God and the Animals
Statues of Buddha sit all around us, displaying the mixture of Buddhism and Hinduism that once mixed effortlessly in Laos. Garudas and Nagas are scattered in between the statues of Ganesh, Shiva, and the many different visages of Buddha. We eat fried bananas and French-Laotian sandwiches, a cultural remnant from before Laos’ Independence. Laos is a patchwork of influence from other countries; The road we travelled on was donated by the Germans, the hydro dam in the distance was donated by the French, and the prosthetic legs of a land-mine victim was funded by American relief (although sadly that relief will end this year, but the U.S. cluster bombs that still litter the fields will not). With so much global influence and guidance in Laos, it is difficult to determine the origins of his humorous story:
“A long time ago, God asked to meet with Man, Water Buffalo, Dog, and Monkey. When man and all the animals arrived God finally spoke, “Man, to you I will give thirty years of life, so that you may explore and enjoy the world that I give to you.” Man replied, “Thank you, God. I will enjoy these years.” God then turned to Water Buffalo, “To you water buffalo, I give thirty years so that you can help man work the fields.” Water Buffalo shook his head, “Thank you, God, but I do not need thirty years, it is too much. Please, let me only have ten years of life.” God agreed but asked, “And what shall I do with the other twenty years?” Water Buffalo thought carefully but couldn’t come up with an answer. Man spoke up, “If it is alright, I shall take the twenty years that Water Buffalo doesn’t want.” And so, God gave man the extra twenty years. Then God turned to Dog, “To you I shall give 30 years as well.” Dog quickly shook his head, “I feel the same as Water Buffalo, please let me live ten years and give the other twenty to Man.” God agreed and then turned to Monkey, “And you Monkey, will you take the thirty years I give to you?” Monkey said, “No, no, no. Please, give only ten years to me and give the rest to Man.” So, God gave Monkey’s twenty years to Man. In the end, Man was given ninety long years to live. And so, for the first thirty years of life Man lives his own life, doing only what he pleases. Then, when he is 30-50 years old Man borrows Water Buffalo’s years. During that time, Man must work very hard, never complaining and always struggling to do his best. When Man is 50-70 he uses Dog’s years. During that time he follows the younger men around barking at them to work hard and growling when they don’t. Then, when Man is 70-90 he uses Monkey’s years. During this time, he hunches his back, sits around all day, and yells loudly when younger Man does not give him the food he wants.”

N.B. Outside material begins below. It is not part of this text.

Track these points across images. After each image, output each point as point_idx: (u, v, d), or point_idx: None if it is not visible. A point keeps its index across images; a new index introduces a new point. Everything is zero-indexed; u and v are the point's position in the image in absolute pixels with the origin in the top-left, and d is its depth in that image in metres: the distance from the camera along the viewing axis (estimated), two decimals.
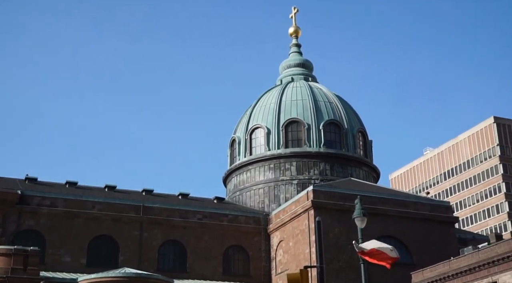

He finishes with a flourish and then turns to me, “Are your parent’s on Dog years or Monkey years?” I smile because I was half-expecting the question, “My parents are on Dog years, but they aren’t the barking kind of dogs. They are the kind who get really excited to see me and go play outside.” Our Laotian guide smiles without saying a word, then we pack up the rest of our lunch and head to our next stop in Vientiane. As I get in the van to continue my journey through Southeast Asia, I can’t help but think that I only have a few years of my own left; Water Buffalo’s years are coming.